A daily look into the work, thoughts and ideas of our team around the world.

Blog Post Posted September 7, 2007, 3:31 pm by Matthew De Galan

Rain and IDPs

Country: DR Congo

Helicopters, day and night. Photo: Matthew De Galan/Mercy Corps

A strange couple of days. Yesterday, Thursday, the fighting intensified. Pretty much the whole town of Sake emptied and came here, and they are still coming. Now there are some 30,000 IDPs in Goma, most up in Mugunga.

Late Thursday afternoon, Oxfam decided to evacuate over the border into Rwanda — we thought about it, sitting up in the breakfast room, but called around and no one else was leaving, so we stayed put. Lots of helicopters flying all night. We were advised to have a small bag packed, and be ready to move. And no movement outside the hotel. Then it started pouring rain, the third night in a row — as if it wasn’t bad enough for the battered, terrified people walking into Goma. Thunder, lightning, rain as thick and hard as rain can be. Misery.

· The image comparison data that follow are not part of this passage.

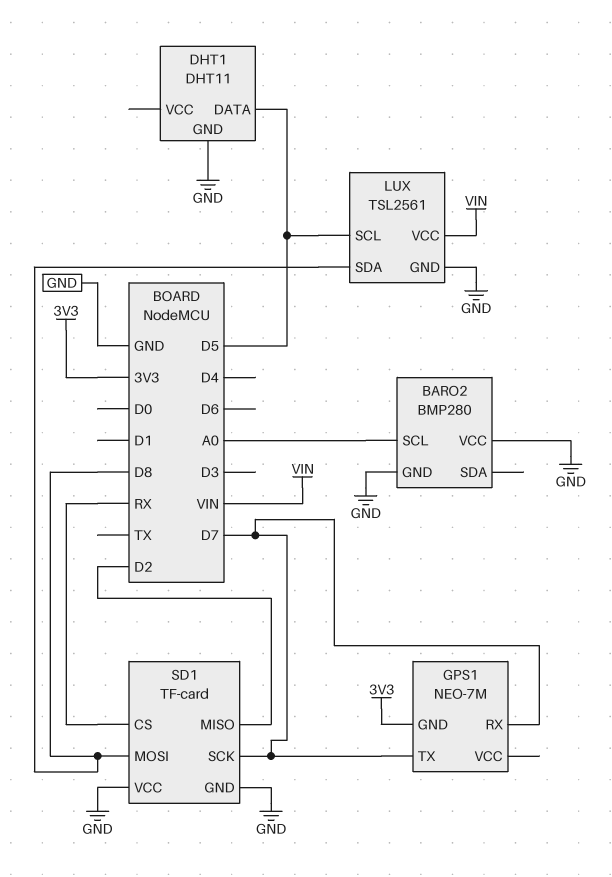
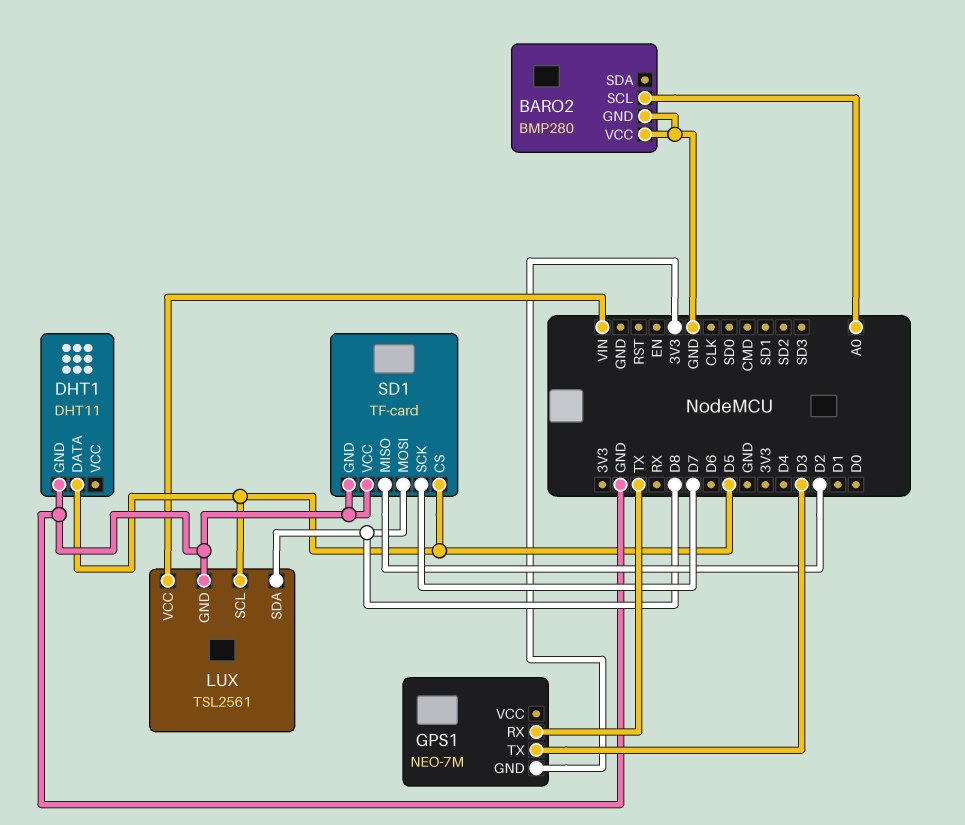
GPS1 pin RX: D7 -> TX
GPS1 pin TX: D7 -> D3
SD1 pin CS: RX -> D5

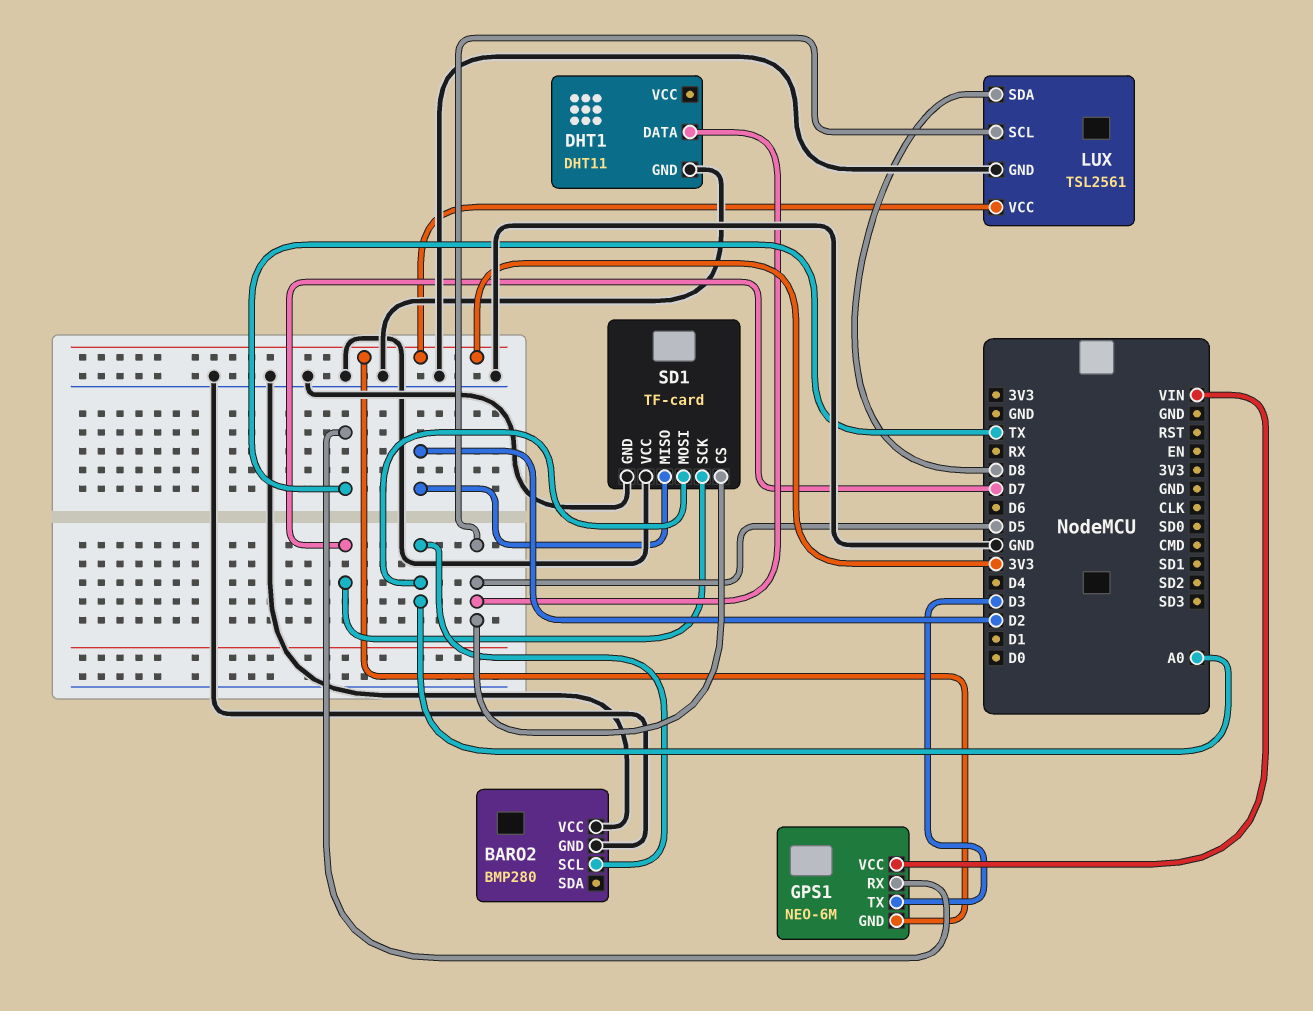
GPS1: NEO-7M -> NEO-6M
GPS1 pin VCC: none -> VIN
LUX pin VCC: VIN -> 3V3
SD1 pin MOSI: D8 -> A0

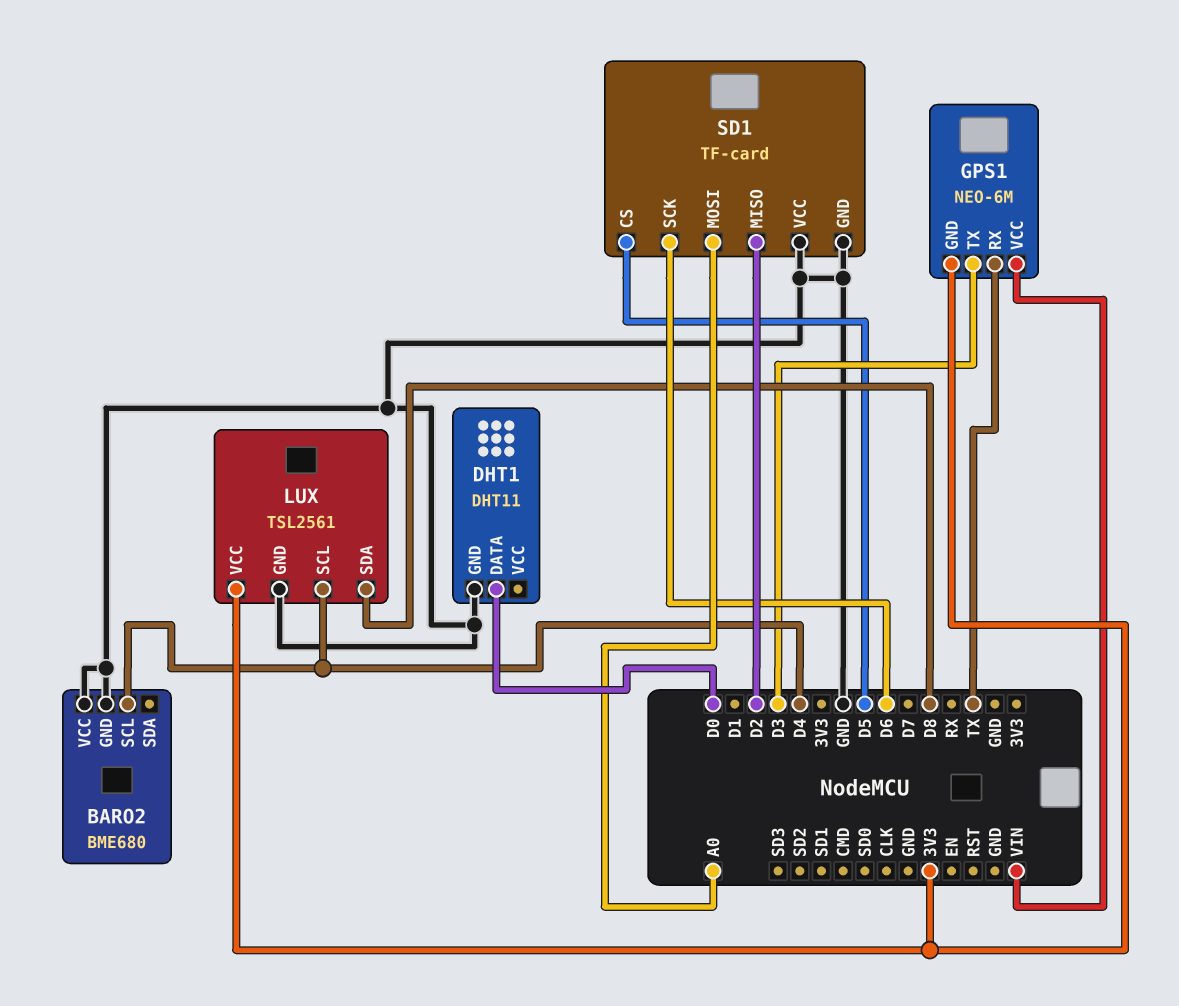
BARO2: BMP280 -> BME680
BARO2 pin SCL: A0 -> D4
DHT1 pin DATA: D5 -> D0
LUX pin SCL: D5 -> D4
SD1 pin SCK: D7 -> D6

I hardly slept. In the middle of the night, strange sounds. Helicopters, but not flying north, as usual, but flying low and circling. Searching for something, perhaps. Then I heard a door in the hotel open and someone running fast down the hall, toward the steps. It was 4 a.m., dark. I went to the window, looked out. Saw no one, but heard a click-click-click of paws on stone and saw a low-slung dog with strange round ears totting at half speed down on the courtyard path, toward the security gate. In his mouth was something big. I feared for Bridget, the hotel cat, or one of her four kittens, who Chelsea feeds each day. I wonder if feeding them, petting them, has lowered their wariness, made them easier targets. The best intentions gone bad. Compassion, dependency, weakness — and then the jaws clamp down. Let’s spin that metaphor out, for the whole benighted country. In any case, Bridget was there in the morning, as were the kittens. Must have been a bone.